In May 2020, she endorsed QAnon, a far-right conspiracy theory alleging that Donald Trump is fighting a satanic network of paedophiles drawn from liberal elites. Recent analysis shows that Seibt's Twitter following surged after she repeatedly referenced QAnon.

In November 2020, Seibt falsely claimed that COVID-19 had not yet been isolated and the PCR testing procedure (to detect the presence of the virus) was unreliable; she falsely claimed it was only based on a computer model of the virus genome. In October 2021, she claimed in an interview with SVT that young climate activists do not have enough knowledge on climate issues to be public speakers about the issue and that they have been scared into being exploited by those in power.

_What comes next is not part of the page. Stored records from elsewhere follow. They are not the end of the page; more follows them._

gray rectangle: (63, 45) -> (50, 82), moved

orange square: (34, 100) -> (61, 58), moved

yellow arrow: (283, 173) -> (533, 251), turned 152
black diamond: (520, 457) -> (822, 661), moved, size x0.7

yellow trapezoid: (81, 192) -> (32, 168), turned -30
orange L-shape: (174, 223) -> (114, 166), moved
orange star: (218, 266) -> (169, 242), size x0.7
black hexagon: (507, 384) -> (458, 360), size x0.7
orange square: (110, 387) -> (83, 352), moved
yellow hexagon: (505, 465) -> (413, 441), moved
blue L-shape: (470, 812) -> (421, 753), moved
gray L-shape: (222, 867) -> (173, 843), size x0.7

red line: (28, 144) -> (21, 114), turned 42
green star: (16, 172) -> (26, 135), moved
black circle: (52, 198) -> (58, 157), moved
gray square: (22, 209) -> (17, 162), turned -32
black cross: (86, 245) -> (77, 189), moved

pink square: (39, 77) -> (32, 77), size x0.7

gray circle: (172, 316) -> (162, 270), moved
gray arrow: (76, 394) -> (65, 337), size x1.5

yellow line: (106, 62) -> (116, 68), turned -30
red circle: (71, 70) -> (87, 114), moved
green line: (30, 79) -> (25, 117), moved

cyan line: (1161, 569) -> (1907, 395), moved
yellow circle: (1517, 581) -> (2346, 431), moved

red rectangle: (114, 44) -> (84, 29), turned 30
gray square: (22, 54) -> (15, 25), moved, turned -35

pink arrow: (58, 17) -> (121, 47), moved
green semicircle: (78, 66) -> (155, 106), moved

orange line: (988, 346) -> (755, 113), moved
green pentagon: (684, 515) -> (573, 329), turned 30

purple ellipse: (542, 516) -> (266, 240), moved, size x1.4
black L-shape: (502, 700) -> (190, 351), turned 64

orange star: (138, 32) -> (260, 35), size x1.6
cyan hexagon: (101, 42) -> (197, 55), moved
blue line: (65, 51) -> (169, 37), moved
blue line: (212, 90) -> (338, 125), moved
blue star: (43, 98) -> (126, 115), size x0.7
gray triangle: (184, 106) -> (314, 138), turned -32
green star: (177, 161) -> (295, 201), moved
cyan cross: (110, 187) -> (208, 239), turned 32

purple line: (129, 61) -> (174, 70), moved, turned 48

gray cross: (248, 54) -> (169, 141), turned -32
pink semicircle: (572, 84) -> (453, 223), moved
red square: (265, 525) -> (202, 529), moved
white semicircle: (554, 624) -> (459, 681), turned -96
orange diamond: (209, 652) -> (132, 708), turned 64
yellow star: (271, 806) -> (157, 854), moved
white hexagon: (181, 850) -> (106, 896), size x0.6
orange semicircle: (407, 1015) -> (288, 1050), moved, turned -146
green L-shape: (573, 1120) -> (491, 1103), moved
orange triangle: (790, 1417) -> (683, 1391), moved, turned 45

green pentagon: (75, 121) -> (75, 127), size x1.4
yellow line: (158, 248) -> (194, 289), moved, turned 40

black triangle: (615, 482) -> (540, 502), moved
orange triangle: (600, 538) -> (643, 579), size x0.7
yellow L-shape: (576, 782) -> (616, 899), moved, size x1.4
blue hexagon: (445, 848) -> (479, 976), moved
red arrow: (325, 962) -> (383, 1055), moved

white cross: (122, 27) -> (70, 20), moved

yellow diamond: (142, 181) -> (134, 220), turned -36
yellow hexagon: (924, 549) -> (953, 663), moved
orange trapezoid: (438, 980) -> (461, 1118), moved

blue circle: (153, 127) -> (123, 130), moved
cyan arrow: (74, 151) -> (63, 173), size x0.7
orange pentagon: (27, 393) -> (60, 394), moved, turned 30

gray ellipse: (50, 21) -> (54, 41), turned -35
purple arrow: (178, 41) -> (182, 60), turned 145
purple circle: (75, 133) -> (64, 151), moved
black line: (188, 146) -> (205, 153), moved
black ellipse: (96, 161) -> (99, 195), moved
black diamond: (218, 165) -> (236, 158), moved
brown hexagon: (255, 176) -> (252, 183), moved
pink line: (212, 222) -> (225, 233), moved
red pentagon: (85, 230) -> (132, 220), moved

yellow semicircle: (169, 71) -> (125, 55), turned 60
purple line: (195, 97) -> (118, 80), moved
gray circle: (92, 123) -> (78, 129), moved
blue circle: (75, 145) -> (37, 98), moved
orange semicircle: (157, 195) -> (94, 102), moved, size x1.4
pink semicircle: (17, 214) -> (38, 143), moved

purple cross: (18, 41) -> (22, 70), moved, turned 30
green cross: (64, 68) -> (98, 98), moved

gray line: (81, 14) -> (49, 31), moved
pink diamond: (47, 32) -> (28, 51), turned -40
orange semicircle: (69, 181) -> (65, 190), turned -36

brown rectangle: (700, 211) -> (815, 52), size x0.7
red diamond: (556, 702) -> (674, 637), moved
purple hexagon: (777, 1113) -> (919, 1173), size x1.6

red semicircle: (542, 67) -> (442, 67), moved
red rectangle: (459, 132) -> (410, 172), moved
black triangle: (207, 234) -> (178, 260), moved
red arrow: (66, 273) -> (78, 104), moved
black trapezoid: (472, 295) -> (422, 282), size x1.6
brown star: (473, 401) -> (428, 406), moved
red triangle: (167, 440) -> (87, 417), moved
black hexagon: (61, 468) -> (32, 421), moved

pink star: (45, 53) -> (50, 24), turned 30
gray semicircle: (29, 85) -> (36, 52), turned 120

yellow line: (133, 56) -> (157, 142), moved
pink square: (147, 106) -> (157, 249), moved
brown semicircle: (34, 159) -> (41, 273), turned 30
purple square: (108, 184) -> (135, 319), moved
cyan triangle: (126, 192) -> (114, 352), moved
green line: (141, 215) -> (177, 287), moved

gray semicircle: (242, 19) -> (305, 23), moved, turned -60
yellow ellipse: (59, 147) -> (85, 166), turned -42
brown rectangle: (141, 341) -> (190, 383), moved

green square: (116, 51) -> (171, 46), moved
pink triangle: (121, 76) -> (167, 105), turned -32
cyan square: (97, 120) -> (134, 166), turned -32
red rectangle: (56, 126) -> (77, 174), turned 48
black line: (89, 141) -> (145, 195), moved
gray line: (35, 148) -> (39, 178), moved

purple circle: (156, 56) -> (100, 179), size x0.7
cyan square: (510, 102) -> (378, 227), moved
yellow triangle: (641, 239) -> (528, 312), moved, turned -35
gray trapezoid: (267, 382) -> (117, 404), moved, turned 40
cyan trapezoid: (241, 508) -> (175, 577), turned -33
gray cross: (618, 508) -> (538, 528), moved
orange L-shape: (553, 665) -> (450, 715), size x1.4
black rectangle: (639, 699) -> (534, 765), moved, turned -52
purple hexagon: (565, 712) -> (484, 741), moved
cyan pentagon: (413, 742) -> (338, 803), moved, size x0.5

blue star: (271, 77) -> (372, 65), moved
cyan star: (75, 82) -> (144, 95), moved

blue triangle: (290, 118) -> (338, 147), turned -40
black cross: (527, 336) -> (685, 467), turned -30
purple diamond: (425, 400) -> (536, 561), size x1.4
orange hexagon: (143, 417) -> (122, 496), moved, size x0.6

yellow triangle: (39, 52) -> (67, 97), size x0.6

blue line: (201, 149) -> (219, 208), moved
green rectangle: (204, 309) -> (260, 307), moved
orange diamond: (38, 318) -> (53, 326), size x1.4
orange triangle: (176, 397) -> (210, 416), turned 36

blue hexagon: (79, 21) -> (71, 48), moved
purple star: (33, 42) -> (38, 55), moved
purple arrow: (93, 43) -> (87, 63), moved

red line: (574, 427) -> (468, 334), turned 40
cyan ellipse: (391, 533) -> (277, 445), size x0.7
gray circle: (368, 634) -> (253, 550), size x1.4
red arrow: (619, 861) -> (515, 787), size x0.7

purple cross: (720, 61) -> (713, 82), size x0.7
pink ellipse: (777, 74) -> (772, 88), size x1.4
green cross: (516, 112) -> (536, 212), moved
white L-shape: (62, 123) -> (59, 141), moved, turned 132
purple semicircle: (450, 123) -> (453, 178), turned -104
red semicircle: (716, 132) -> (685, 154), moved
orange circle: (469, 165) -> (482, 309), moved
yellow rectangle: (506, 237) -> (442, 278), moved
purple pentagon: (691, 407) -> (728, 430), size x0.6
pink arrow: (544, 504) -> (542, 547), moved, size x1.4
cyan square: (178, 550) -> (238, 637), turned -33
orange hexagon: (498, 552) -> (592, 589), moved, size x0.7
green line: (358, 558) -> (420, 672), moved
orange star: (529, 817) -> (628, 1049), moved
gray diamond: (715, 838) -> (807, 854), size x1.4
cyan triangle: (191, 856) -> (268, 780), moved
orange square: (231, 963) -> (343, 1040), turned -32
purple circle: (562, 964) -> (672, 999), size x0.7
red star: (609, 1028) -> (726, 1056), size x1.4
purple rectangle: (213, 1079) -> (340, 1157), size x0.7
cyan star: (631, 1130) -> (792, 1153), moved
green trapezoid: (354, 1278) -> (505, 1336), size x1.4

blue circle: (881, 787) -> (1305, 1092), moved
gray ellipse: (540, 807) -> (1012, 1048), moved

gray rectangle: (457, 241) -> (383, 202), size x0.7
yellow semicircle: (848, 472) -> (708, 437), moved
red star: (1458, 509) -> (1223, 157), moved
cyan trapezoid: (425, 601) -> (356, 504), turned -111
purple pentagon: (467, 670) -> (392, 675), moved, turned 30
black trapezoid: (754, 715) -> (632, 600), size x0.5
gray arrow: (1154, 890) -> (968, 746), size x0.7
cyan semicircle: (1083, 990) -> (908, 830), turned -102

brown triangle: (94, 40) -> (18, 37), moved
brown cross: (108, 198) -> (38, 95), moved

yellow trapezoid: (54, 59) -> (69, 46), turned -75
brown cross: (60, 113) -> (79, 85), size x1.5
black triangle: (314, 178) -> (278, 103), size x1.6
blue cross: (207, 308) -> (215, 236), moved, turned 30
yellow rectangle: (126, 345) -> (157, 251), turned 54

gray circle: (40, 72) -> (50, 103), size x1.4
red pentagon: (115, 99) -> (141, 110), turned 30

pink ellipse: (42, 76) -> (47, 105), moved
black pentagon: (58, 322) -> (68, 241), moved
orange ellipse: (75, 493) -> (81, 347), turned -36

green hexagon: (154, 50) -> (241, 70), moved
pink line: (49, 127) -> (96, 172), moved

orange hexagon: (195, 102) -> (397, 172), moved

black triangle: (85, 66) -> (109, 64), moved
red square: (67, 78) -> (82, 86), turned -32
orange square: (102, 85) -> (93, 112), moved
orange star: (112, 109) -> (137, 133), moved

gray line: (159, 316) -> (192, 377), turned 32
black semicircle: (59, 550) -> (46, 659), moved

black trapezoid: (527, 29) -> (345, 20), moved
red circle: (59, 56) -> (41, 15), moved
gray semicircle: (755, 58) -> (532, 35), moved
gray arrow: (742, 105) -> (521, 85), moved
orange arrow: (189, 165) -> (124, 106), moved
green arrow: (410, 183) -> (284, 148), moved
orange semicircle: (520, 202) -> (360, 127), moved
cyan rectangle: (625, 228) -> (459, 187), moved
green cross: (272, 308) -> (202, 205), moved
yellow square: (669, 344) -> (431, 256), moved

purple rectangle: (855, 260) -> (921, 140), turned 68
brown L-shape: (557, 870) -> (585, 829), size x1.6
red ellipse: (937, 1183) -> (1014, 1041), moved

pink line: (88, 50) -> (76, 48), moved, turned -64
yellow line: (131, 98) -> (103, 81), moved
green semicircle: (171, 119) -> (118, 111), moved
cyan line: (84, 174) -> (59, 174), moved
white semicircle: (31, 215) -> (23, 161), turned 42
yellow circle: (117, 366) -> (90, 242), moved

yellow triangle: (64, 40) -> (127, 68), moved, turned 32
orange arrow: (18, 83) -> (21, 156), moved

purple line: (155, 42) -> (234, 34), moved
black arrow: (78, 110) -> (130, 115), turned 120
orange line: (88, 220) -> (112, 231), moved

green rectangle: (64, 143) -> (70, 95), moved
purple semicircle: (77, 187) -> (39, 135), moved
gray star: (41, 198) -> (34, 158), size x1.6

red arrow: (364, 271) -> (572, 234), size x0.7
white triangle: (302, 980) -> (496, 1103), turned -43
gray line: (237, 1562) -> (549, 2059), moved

In November 2025 Seibt announced that she had requested Asylum in the United States, based on INA section 208.

== Views and public image ==
As of 2024, Seibt has been described as far-right and sometimes as extreme-right. She is affiliated with, and openly endorses, the far-right party AfD. In 2020, the Neue Zürcher Zeitung described Seibt as a "right-wing Youtuber" who "attacks climate science in her videos". The Guardian described her as a "so-called 'YouTube influencer' who tells her followers that Thunberg and other activists are whipping up unnecessary hysteria by exaggerating the climate crisis". Seibt self-identifies as libertarian.

Seibt was previously a paid conservative blogger and was promoted as "Anti-Greta", in response to Greta Thunberg, aligning herself with AfD. This image was further propagated in 2019 by the Heartland Institute, who compared her to Thunberg in promotional anti-climate change campaigns. In a 2020 interview with The Washington Post, Graham Brookie, the director of the Atlantic Council's Digital Forensic Research Lab, commented on Seibt's approach to Thunberg's message on climate, in which she counters Thunberg's "I want you to panic" by saying in a video posted on Heartland's website that "I don't want you to panic. I want you to think". Brookie said in an email: "While it is not outright disinformation, ... it does bear resemblance to a model we use called the 4d's — dismiss the message, distort the facts, distract the audience, and express dismay at the whole thing. The tactic is intended to create an equivalency in spokespeople and message. In this case, it is a false equivalency between a message based in climate science that went viral organically and a message based in climate skepticism trying to catch up using paid promotion."

Seibt's influence was boosted in 2024 by Elon Musk reposting her videos on X. Musk re-tweeted a Seibt video calling on CDU leader Friedrich Merz to ally with the AfD instead of a German centre-left party like the Greens, with Musk saying "Only the AfD can save Germany." She has also been accused of promoting white nationalist ideas on X by directly engaging with groups such as QAnon, along with related accounts and channels that propagate conspiracy theories. She has likewise endorsed figures directly associated with white nationalist movements, supporting their views.

She has also been found to spread disinformation on X, including several false claims linked to far-right and white nationalist online groups across multiple platforms, such as COVID-19 and climate-related content. A number of academic and journalistic publications have emphasised the links in her ideological beliefs between climate change denialism and white nationalism. In 2020, she was also found to be promoting disinformation, and acknowledging far-right conspiracy theories propagated by groups related to QAnon.